**DATA SECTION**

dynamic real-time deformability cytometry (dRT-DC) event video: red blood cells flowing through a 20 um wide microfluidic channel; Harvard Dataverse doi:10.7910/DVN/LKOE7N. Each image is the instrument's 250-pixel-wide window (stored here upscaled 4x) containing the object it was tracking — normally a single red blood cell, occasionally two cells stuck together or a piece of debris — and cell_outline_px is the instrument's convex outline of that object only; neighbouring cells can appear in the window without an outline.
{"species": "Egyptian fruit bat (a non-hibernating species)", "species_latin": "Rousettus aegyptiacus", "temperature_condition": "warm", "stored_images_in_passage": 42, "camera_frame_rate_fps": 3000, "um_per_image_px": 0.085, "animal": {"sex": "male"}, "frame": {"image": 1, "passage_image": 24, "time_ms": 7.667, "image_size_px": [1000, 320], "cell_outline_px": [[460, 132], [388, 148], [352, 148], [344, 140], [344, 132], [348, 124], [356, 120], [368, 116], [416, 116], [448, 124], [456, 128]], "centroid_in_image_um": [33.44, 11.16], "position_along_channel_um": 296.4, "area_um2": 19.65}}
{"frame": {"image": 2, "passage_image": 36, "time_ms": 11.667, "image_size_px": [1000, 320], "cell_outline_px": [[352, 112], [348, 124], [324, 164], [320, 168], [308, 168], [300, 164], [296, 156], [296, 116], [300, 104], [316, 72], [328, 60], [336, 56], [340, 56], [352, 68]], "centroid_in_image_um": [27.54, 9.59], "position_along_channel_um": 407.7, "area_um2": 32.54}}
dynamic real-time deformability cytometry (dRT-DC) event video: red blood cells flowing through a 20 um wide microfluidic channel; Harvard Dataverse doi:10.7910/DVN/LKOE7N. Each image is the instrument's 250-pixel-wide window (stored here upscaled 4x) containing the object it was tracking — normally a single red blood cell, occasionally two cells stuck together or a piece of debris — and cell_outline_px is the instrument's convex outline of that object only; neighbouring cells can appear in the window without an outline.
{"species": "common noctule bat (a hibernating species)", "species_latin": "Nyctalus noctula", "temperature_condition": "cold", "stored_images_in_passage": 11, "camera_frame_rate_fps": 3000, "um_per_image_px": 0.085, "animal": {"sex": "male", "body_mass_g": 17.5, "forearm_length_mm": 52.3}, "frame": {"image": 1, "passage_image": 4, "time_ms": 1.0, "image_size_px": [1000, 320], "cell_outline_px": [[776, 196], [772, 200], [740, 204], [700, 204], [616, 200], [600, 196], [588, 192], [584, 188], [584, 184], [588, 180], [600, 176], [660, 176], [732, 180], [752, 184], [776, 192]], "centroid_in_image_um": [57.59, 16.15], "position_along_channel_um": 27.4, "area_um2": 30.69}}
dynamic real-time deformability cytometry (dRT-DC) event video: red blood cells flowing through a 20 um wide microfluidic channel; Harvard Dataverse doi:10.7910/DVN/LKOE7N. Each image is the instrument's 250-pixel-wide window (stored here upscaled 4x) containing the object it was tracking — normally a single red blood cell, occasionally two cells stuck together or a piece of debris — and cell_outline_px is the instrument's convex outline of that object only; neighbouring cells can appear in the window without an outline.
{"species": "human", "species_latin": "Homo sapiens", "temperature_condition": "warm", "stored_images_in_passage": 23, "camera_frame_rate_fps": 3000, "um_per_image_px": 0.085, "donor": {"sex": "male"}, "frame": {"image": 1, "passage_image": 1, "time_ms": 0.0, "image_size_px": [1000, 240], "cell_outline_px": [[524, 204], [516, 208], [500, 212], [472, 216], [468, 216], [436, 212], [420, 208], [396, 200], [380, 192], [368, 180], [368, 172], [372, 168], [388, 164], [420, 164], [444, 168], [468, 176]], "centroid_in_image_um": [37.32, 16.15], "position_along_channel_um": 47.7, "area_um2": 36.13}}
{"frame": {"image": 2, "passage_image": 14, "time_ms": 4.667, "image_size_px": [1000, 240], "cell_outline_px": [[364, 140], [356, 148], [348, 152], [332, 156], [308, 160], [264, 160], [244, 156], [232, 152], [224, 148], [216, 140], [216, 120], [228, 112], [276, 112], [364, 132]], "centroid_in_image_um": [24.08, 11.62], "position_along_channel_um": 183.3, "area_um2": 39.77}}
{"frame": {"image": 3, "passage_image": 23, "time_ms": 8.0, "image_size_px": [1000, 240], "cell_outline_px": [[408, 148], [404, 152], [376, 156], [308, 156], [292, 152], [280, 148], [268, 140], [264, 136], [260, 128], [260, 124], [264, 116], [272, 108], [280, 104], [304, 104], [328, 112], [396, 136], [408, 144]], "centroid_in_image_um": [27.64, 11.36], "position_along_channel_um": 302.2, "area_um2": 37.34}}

**TASK STATEMENT**
Give back all the data exactly as written.

**RESPONSE TO THE EXERCISE**
dynamic real-time deformability cytometry (dRT-DC) event video: red blood cells flowing through a 20 um wide microfluidic channel; Harvard Dataverse doi:10.7910/DVN/LKOE7N. Each image is the instrument's 250-pixel-wide window (stored here upscaled 4x) containing the object it was tracking — normally a single red blood cell, occasionally two cells stuck together or a piece of debris — and cell_outline_px is the instrument's convex outline of that object only; neighbouring cells can appear in the window without an outline.
{"species": "Egyptian fruit bat (a non-hibernating species)", "species_latin": "Rousettus aegyptiacus", "temperature_condition": "warm", "stored_images_in_passage": 42, "camera_frame_rate_fps": 3000, "um_per_image_px": 0.085, "animal": {"sex": "male"}, "frame": {"image": 1, "passage_image": 24, "time_ms": 7.667, "image_size_px": [1000, 320], "cell_outline_px": [[460, 132], [388, 148], [352, 148], [344, 140], [344, 132], [348, 124], [356, 120], [368, 116], [416, 116], [448, 124], [456, 128]], "centroid_in_image_um": [33.44, 11.16], "position_along_channel_um": 296.4, "area_um2": 19.65}}
{"frame": {"image": 2, "passage_image": 36, "time_ms": 11.667, "image_size_px": [1000, 320], "cell_outline_px": [[352, 112], [348, 124], [324, 164], [320, 168], [308, 168], [300, 164], [296, 156], [296, 116], [300, 104], [316, 72], [328, 60], [336, 56], [340, 56], [352, 68]], "centroid_in_image_um": [27.54, 9.59], "position_along_channel_um": 407.7, "area_um2": 32.54}}
dynamic real-time deformability cytometry (dRT-DC) event video: red blood cells flowing through a 20 um wide microfluidic channel; Harvard Dataverse doi:10.7910/DVN/LKOE7N. Each image is the instrument's 250-pixel-wide window (stored here upscaled 4x) containing the object it was tracking — normally a single red blood cell, occasionally two cells stuck together or a piece of debris — and cell_outline_px is the instrument's convex outline of that object only; neighbouring cells can appear in the window without an outline.
{"species": "common noctule bat (a hibernating species)", "species_latin": "Nyctalus noctula", "temperature_condition": "cold", "stored_images_in_passage": 11, "camera_frame_rate_fps": 3000, "um_per_image_px": 0.085, "animal": {"sex": "male", "body_mass_g": 17.5, "forearm_length_mm": 52.3}, "frame": {"image": 1, "passage_image": 4, "time_ms": 1.0, "image_size_px": [1000, 320], "cell_outline_px": [[776, 196], [772, 200], [740, 204], [700, 204], [616, 200], [600, 196], [588, 192], [584, 188], [584, 184], [588, 180], [600, 176], [660, 176], [732, 180], [752, 184], [776, 192]], "centroid_in_image_um": [57.59, 16.15], "position_along_channel_um": 27.4, "area_um2": 30.69}}
dynamic real-time deformability cytometry (dRT-DC) event video: red blood cells flowing through a 20 um wide microfluidic channel; Harvard Dataverse doi:10.7910/DVN/LKOE7N. Each image is the instrument's 250-pixel-wide window (stored here upscaled 4x) containing the object it was tracking — normally a single red blood cell, occasionally two cells stuck together or a piece of debris — and cell_outline_px is the instrument's convex outline of that object only; neighbouring cells can appear in the window without an outline.
{"species": "human", "species_latin": "Homo sapiens", "temperature_condition": "warm", "stored_images_in_passage": 23, "camera_frame_rate_fps": 3000, "um_per_image_px": 0.085, "donor": {"sex": "male"}, "frame": {"image": 1, "passage_image": 1, "time_ms": 0.0, "image_size_px": [1000, 240], "cell_outline_px": [[524, 204], [516, 208], [500, 212], [472, 216], [468, 216], [436, 212], [420, 208], [396, 200], [380, 192], [368, 180], [368, 172], [372, 168], [388, 164], [420, 164], [444, 168], [468, 176]], "centroid_in_image_um": [37.32, 16.15], "position_along_channel_um": 47.7, "area_um2": 36.13}}
{"frame": {"image": 2, "passage_image": 14, "time_ms": 4.667, "image_size_px": [1000, 240], "cell_outline_px": [[364, 140], [356, 148], [348, 152], [332, 156], [308, 160], [264, 160], [244, 156], [232, 152], [224, 148], [216, 140], [216, 120], [228, 112], [276, 112], [364, 132]], "centroid_in_image_um": [24.08, 11.62], "position_along_channel_um": 183.3, "area_um2": 39.77}}
{"frame": {"image": 3, "passage_image": 23, "time_ms": 8.0, "image_size_px": [1000, 240], "cell_outline_px": [[408, 148], [404, 152], [376, 156], [308, 156], [292, 152], [280, 148], [268, 140], [264, 136], [260, 128], [260, 124], [264, 116], [272, 108], [280, 104], [304, 104], [328, 112], [396, 136], [408, 144]], "centroid_in_image_um": [27.64, 11.36], "position_along_channel_um": 302.2, "area_um2": 37.34}}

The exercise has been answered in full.